A Dying Child Says She’d Prefer Heaven Over a Hospital; Should Her Parents Listen? October 28, 2015

A Dying Child Says She’d Prefer Heaven Over a Hospital; Should Her Parents Listen?

Five-year-old Julianna Snow is suffering from spinal muscular atrophy, “a hereditary disease where neurons in the brain and spinal cord are progressively destroyed.” It’s an incurable disease and catching a cold virus could be enough to kill her.

But Julianna says that she doesn’t want to go back to the hospital if she gets sick again.

She’d rather stay at home, die, and go to heaven.

CNN’s Elizabeth Cohen talks about whether this is a choice a little girl should be allowed to make in a compelling twopart article.

Bioethicist Art Caplan has read [mother] Michelle’s blogs, and he thinks she’s made the wrong decision.

“This doesn’t sit well with me. It makes me nervous,” he says. “I think a 4-year-old might be capable of deciding what music to hear or what picture book they might want to read. But I think there’s zero chance a 4-year-old can understand the concept of death. That kind of thinking doesn’t really develop until around age 9 or 10.

He says Julianna’s parents shouldn’t put any stock in what she has to say about end-of-life decisions. Maybe she chose heaven over the hospital because she feels how much her parents hate to see her suffer; young children often pick up cues from their parents and want to please them, he says.
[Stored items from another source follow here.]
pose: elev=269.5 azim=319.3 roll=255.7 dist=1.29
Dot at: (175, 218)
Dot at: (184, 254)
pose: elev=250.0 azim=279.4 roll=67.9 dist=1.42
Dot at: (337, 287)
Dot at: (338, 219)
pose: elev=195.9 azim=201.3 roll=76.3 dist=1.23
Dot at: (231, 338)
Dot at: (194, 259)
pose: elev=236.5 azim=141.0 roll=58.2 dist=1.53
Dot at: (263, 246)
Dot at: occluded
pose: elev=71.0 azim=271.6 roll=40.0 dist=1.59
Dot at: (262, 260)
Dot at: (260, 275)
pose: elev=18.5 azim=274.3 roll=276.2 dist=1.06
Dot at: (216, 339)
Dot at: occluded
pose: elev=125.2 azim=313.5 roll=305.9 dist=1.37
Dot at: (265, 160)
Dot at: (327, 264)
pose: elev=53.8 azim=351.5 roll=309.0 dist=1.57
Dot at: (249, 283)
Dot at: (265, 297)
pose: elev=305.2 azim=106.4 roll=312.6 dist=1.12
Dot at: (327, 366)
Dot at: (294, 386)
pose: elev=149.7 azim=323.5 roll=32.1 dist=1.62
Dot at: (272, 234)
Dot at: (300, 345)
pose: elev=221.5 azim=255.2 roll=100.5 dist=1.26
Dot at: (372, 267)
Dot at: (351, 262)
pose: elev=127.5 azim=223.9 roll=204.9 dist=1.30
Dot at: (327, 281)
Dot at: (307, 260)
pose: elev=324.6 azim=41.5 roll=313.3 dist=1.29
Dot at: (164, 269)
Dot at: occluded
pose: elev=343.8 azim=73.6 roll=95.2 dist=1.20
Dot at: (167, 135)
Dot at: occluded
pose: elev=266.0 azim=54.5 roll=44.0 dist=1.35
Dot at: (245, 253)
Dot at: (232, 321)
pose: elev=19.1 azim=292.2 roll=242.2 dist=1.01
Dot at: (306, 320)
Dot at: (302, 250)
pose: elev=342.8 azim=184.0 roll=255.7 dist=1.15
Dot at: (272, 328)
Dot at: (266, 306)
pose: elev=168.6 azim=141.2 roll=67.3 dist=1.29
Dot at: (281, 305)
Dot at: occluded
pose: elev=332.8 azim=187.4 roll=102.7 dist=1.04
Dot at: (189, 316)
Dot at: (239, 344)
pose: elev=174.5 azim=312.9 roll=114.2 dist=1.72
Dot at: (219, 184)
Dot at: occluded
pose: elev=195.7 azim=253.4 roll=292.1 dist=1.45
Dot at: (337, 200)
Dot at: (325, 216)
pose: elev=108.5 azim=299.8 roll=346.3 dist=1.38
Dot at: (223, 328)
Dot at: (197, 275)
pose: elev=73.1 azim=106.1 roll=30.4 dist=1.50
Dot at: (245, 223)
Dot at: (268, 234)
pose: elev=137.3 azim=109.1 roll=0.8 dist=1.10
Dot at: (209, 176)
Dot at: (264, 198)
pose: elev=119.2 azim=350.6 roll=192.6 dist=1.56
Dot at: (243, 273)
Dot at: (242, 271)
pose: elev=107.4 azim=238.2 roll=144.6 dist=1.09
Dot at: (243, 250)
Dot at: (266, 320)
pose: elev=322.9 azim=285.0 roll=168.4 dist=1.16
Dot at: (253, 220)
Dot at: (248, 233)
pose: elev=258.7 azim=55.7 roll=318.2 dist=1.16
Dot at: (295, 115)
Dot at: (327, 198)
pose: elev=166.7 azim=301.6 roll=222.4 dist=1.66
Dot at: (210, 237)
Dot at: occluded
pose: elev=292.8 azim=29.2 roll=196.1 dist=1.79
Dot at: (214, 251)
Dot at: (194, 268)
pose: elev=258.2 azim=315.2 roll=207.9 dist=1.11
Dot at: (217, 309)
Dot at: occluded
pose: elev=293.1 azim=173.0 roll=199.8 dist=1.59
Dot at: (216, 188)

“To say her experience is irrelevant doesn’t make any sense,” [pediatrician and ethicist Dr. Chris Feudtner] says. “She knows more than anyone what it’s like to be not a theoretical girl with a progressive neuromuscular disorder, but to be Julianna.”

Remember: This is very different than the typical cases we hear about parents who are willing to sacrifice their children for the sake of religion. In this case, Julianna’s desire to go to heaven is almost irrelevant. It’s not like her parents are allowing her to die like the children of Christian Scientists. They’re trying to do whatever they can to make her daughter happy with the time she has left.

In other words, you could take religion out of this story and I don’t think my reaction would be any different. It’s still a question of whether a child should have the right to do what I believe adults should have a right to do: decide how they want to end their lives if death is imminent.

Going to the hospital, in this case, won’t prolong her life. So it seems cruel to tell her she must go there when she’d rather die at home.